### Passage

Sunday, August 24, 2008

"Going with the Flow"


(photo taken by Will, 8th grade, 2008)

Our teachers report for in-service tomorrow and a friend sent me a book excerpt that I am going to use to focus our direction for this school year. I went to Flickr and set as A Fave a bunch of pictures that illustrated this passage and then made a slideshow at bighugelabs. I thought I'd post the passage and the slideshow here an an example of how I'm using things I've learned in this class. The passage is kind of long, but I liked how it reminds us that we have to balance the destination with the experience.

I am not sure that I cited the author of the pictures well enough, but live and learn I suppose......

Slide Show

From The Not So Big Life by Sarah Susanka

Going With the Flow

“Think of leaves on the surface of a stream. They’re floating along, carried by the current. Some drift from one side to the other as the stream flows along, whereas others appear to be floating more or less down the central channel. If you follow one particular leaf with your eyes, however, you’ll discover that a leaf that’s moving fast at one minute will be aimlessly sidelined a few minutes later, and a leaf that is slow moving at this minute will become speedy the next. Every leaf has its natural passage downstream, but if you were to try to write a script for each leaf and coordinate it with the scripts for all the other leaves, you would have a monumental task on your hands. If, in addition, you thought you were responsible for getting each leaf to its proper destination and if you believed that your not doing so would result in all the leaves bumping into one another and blocking their collective progress downstream, you’d be thinking like a typical micromanager, a ‘time obsesser”. If, on the other hand, you believed that no leaf should be forced to flow if it didn’t want to and that it was up to you to hold back the flow so that each leaf could exercise its free will, you’d be thinking like a “time resister”.

Neither approach is tenable. The river and the leaves will move and flow just the same, and all you’d be doing by obsessing or resisting would be burning yourself out.

At my Minneapolis architectural firm, we developed a personnel and project-management system that was based more on the dynamics of an unrestricted leaf flow than on time management. Although we were often met with raised eyebrows from colleagues in other companies when we described the system, it worked beautifully and continues to do so to this day. In most firms, the task of scheduling personnel typically falls on a single individual – usually one of the partners. With larger projects, where a number of people work on a single assignment for months at a time, this works well, but for a firm like ours, with many projects with unpredictable ebbs and flows, the normal management model for architectural firms was highly inefficient. So ours was a system invented out of necessity.

As the staff grew from two to five to ten and up to around forty-five by 1999, when I left, it became clear that if all of us – principals included – wanted to continue to engage in the activity we love most, designing, we’d have to develop a system that allowed for individuals to communicate easily and regularly with one another about their workloads, personnel needs, and time commitments. Trying to track and orchestrate personnel requirements for all the projects we had going at any one time would have been more than a full-time job, and not one that any of us would have relished.

######
### Extracted entries

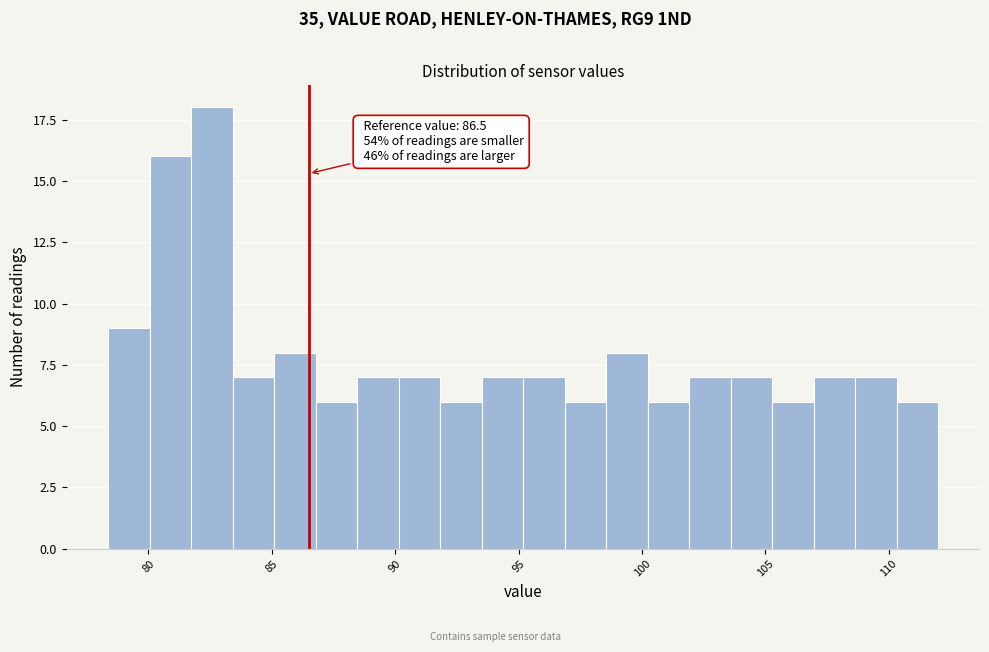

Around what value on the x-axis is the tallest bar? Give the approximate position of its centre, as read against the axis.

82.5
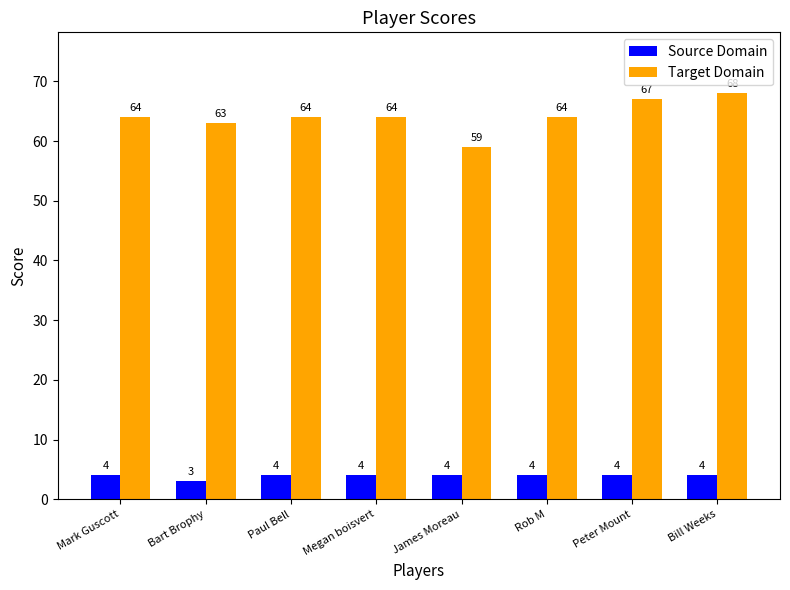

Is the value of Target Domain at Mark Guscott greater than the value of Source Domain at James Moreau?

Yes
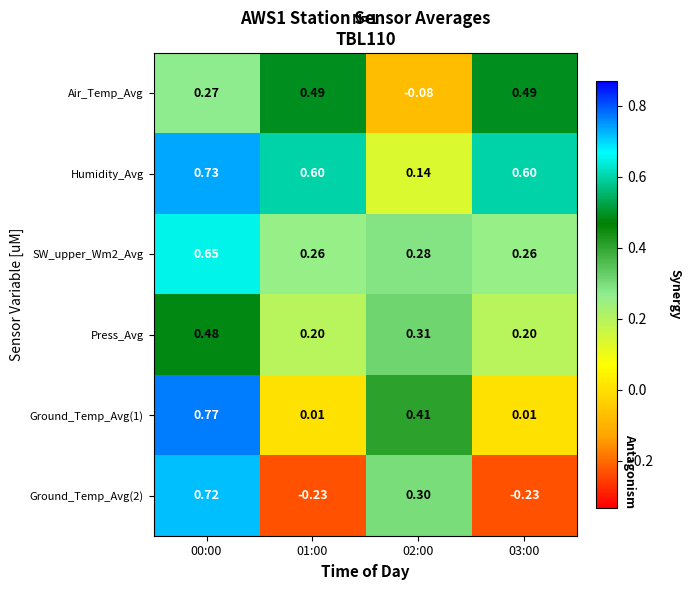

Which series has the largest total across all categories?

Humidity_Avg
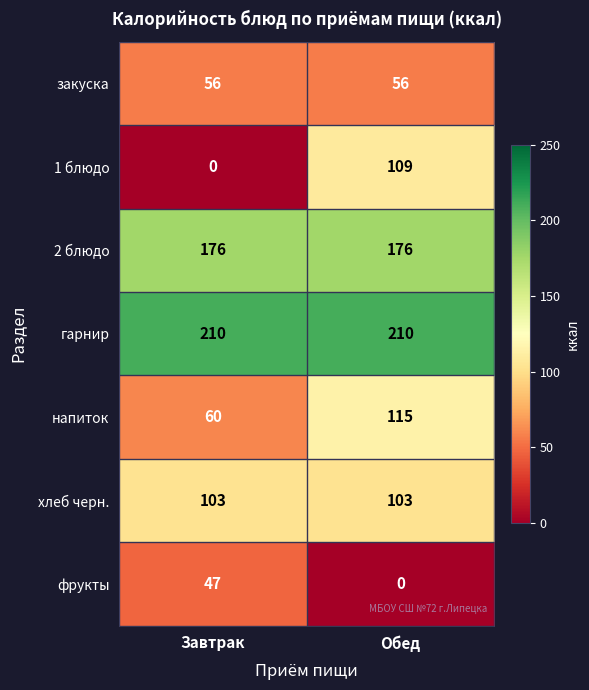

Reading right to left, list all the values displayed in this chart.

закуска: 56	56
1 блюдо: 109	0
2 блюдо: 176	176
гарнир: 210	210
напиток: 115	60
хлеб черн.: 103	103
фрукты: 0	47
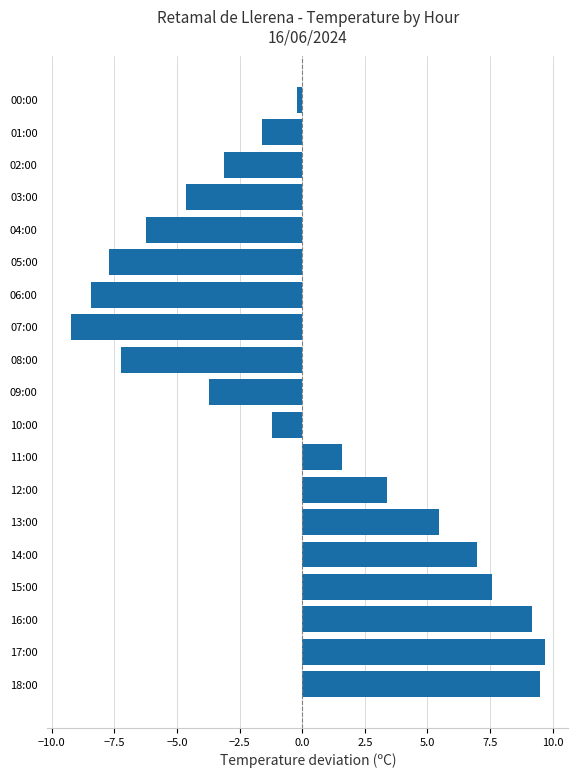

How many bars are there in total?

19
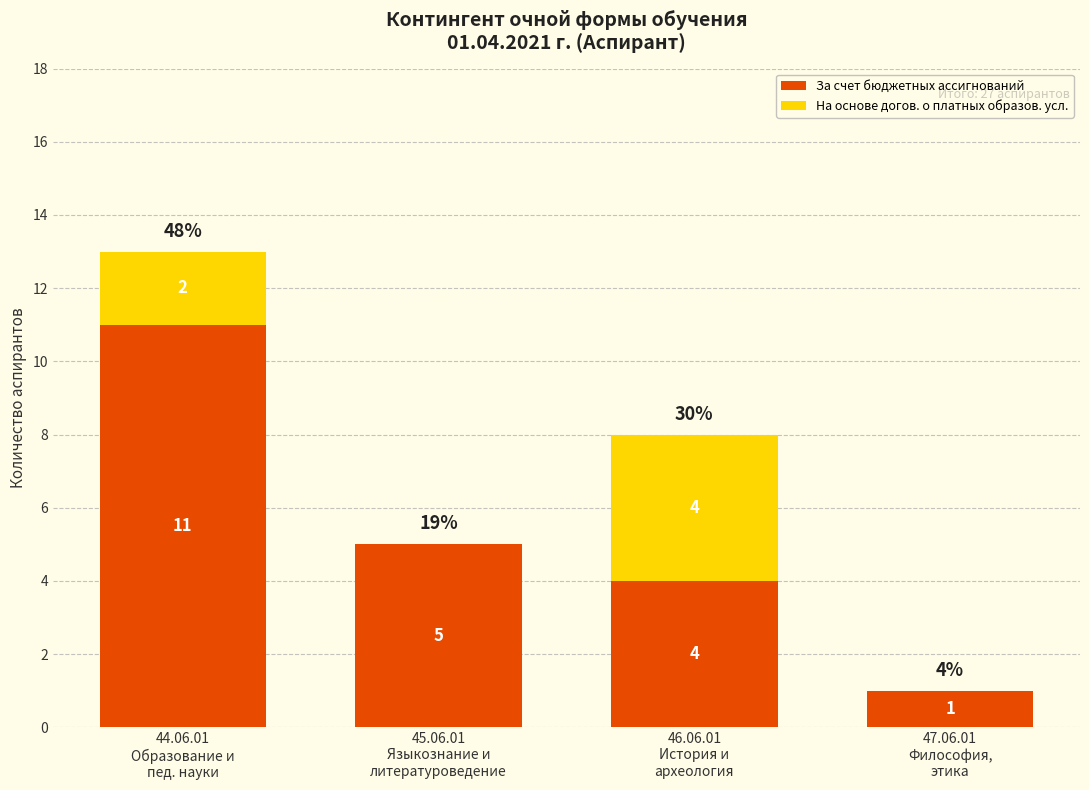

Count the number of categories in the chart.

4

######

What needs to be done: Pick up the "Going with the Flow" blog post right after its final sentence and keep writing it in the same voice.

Response to the exercise:
By the time we were about ten people strong, the typical approach to scheduling wasn’t working well, so we decided to implement a weekly lunch meeting for all employees, at which we would share our current work needs and obligations. They beauty of the system was that it allowed all of us to identify our needs from our particular perspective and permitted the firm as a whole to responds. So a draftsman was able to let all of us know that in two weeks he’s be available to work on a new project because his current work was coming to an end. A project architect was able to indicate that she needed an architecture student with good model-making and drawing skills to help with two remodeling projects. Another project architect could let us know that one of his biggest projects had been put on hold that he needed more work ASAP.

As each person spoke, others around the table could indicate their availability or their ability to provide work for someone else. And without any apparent effort, matters always seemed to work out. The meetings allowed us to see into the near future without making complex charts, and they kept us from attempting to fix and make concrete a flow that was constantly moving and changing…..

What most of us don’t fully understand but this system acknowledges, more or less by accident, is that when things are allowed to flow, they get resolved. They resolve themselves in the moment and not through planning or trying to take control of the process. When leaves are allowed to move freely, as our workload lunch meetings proved time after time, they find their way downstream almost effortlessly. In so doing, for purposes of this metaphor, , they are perfectly present in their activity of floating. They are doing what’s in front of them to do – moving with the current – and in the process, as a by-product of their engagement, they’re moving downstream. The objective of each leaf is not movement downstream, but engagement with the current, which results in the experience of floating.

It’s when we try to make a script to follow exactly or when we ignore the passage of time entirely that we get into trouble, just as the leaves would if they tried to get to the right place at the right moment or if they struggled to stay put rather than where the current was taking them. We assume that what’ important is the movement downstream – the destination – when in fact it’s the involvement with ourselves and with one another in each new moment that really matter, that bring satisfaction and meaning into our lives. And that involvement, of course, is the journey – the process of engaging fully in every experience that comes your way. . . .

It’s not that preplanning is either good or bad, but you have to use discernment to determine what requires some planning and what can be allowed to unfold. For the time-obsessed, it’s the contrivance of preplanning every interaction, the “efforting” involved in the implementation of that plan, and the lack of unscripted time in which to do what really needs to be done in the moment that cause problems. For the time-resistant, it’s the determination to stay free of time’s limiting characteristics, the absence of any planning whatsoever, and the resulting lack of awareness of what really needs to be done in the moment that cause frustration. Either approach keeps you out of the natural flow, separated from the knowledge that everything is moving exactly as it needs to; in truth, there’s not a leaf out of place”.

1 comment:

Marja said...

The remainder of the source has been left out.